Garvey, 64, made the announcement in a news release describing several personal baseball items in his 19-year career — including his MVP trophy — that he is putting up for auction. He said 70 percent of the proceeds would go toward prostate cancer awareness.
"I was thrown a pretty good curveball by God," Garvey told the newspaper. "I felt I was being challenged to work for prostate awareness for men and the women who love them."
He said his father was diagnosed with prostate cancer at 64 but after treatment lived to be 83. Garvey said he has been on the UCLA board of neurology for eight or nine years where he knew urology department chairman Dr. Mark Litwin, who performed his operation.
Garvey said he couldn't declare that he was out of the woods yet with his cancer, "but you want to be cautiously optimistic."
Garvey, who was a star at Chamberlain High, was a beloved figure during 14 seasons with the Dodgers and, along with Davey Lopes, Bill Russell and Ron Cey, part of one of the most enduring infields in baseball history.
GIANTS, BRAIN TRUST IN TALKS: Team president Larry Baer told the San Francisco Chronicle that he's talking with general manager Brian Sabean and manager Bruce Bochy about extending their contracts, which now run through 2014.
SOCK SOLD: A bloody sock worn by Curt Schilling while pitching for the Red Sox in Game 2 of the 2004 World Series against the Cardinals was sold for $92,613 to an anonymous buyer at a live auction at New York's Fletcher-Sinclair Mansion. Schilling had loaned his sock to the National Baseball Hall of Fame Museum, but when his Rhode Island video game company 38 Studios went bankrupt, he decided to sell the sock that was bloodied as he pitched on an injured ankle.
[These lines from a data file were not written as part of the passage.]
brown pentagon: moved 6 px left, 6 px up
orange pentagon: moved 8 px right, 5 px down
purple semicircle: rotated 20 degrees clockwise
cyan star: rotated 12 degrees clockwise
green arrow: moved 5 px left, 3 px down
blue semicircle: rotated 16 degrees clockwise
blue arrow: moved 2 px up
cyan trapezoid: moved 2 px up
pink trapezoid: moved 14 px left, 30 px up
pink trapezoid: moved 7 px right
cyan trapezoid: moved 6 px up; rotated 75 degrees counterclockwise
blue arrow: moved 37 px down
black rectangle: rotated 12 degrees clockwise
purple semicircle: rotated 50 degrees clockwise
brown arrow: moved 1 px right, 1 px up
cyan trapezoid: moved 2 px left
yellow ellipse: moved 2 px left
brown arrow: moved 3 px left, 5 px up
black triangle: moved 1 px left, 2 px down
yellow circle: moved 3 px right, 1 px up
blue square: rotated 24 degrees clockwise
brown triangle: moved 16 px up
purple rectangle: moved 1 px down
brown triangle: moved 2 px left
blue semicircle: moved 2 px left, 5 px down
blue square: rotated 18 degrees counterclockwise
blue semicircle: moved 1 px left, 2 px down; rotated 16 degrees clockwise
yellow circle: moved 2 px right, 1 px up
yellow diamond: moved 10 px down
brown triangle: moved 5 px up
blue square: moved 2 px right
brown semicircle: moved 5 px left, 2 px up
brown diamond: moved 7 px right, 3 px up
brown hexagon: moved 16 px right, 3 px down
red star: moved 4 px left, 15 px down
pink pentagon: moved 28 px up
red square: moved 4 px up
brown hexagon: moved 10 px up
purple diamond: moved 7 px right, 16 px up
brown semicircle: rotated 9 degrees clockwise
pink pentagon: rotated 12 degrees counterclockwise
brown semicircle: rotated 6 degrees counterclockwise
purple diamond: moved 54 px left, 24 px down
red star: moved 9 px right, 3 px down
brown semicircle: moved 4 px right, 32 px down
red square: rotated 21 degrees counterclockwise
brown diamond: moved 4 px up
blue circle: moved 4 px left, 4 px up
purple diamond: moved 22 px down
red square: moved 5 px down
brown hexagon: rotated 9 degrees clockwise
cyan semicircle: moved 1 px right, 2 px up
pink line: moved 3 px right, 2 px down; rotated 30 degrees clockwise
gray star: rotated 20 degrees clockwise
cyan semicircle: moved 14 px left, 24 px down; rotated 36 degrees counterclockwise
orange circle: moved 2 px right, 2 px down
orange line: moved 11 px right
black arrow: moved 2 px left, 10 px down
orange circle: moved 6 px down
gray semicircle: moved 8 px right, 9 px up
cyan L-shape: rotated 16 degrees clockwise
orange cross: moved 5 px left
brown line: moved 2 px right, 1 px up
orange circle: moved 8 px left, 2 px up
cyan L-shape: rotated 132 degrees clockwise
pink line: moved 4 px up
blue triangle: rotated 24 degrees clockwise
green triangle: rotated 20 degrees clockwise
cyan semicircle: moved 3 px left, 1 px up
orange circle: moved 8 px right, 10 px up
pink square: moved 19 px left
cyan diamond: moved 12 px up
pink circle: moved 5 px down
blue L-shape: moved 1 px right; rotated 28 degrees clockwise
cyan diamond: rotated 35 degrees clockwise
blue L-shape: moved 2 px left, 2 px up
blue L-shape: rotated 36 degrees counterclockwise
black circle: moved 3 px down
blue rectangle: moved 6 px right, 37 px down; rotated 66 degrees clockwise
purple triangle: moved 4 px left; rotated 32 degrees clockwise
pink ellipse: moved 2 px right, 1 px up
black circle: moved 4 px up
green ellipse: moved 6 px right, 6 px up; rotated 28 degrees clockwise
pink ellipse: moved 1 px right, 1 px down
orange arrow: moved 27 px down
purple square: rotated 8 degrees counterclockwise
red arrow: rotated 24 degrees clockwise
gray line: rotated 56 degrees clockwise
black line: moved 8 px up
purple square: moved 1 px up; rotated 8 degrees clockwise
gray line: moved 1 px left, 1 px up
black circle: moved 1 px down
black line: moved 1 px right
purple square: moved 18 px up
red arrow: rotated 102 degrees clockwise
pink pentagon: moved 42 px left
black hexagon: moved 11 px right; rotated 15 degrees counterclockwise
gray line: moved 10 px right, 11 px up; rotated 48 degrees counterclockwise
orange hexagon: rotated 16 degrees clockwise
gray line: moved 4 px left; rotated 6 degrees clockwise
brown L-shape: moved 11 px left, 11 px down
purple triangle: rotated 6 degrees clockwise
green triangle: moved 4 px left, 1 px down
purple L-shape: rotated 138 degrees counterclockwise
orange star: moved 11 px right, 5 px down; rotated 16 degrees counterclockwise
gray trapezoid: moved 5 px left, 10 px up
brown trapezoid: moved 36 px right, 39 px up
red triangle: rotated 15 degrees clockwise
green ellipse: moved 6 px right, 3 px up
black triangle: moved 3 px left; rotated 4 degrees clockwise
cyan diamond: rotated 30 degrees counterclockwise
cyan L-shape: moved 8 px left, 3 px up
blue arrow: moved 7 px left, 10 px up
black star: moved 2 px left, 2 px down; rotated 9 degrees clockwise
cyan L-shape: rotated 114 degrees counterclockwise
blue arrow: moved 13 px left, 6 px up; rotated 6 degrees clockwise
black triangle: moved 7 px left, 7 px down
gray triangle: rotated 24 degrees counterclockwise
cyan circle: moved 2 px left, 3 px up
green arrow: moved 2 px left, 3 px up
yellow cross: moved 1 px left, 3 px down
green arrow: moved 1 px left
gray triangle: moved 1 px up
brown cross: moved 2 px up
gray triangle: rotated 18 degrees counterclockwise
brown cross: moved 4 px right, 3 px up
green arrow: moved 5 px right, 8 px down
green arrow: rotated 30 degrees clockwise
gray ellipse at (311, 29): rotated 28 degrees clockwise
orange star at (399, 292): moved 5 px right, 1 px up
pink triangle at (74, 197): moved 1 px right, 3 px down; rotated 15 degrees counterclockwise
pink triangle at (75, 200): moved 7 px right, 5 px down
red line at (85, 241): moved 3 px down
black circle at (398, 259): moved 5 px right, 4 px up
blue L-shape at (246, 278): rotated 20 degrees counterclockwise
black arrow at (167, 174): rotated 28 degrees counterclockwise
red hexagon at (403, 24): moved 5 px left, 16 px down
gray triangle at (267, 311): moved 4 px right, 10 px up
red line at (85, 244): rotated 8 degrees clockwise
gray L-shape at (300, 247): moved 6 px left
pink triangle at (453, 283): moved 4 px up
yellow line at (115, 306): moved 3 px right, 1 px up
CARDINALS: Shortstop Rafael Furcal was given an anti-inflammatory injection because of lingering pain in his right (throwing) elbow.
CUBS: Third baseman Ian Stewart is expected to miss 10-14 days after an MRI exam revealed a mild to moderate strain of his left quad.
INDIANS: Outfielder Ryan Raburn, the former Durant High standout, homered twice against the Reds and has three homers in three at-bats this spring in his bid to make the team as a backup.
MARLINS: Catcher Jeff Mathis broke his collarbone when he was hit by a foul tip and is expected to be out about six weeks and begin the regular season on the disabled list.
PIRATES: Cuban right-hander Jose Contreras, 41, agreed to a minor-league contract and is expected to report to camp today.
RANGERS: DH Lance Berkman, who has been held back with a strained right calf, ran the bases and could be cleared for games soon.
RED SOX: Right-hander Clay Buchholz, who last week suffered a minor right hamstring strain during a fielding drill, reportedly felt good after throwing 37 pitches in a two-inning simulated game.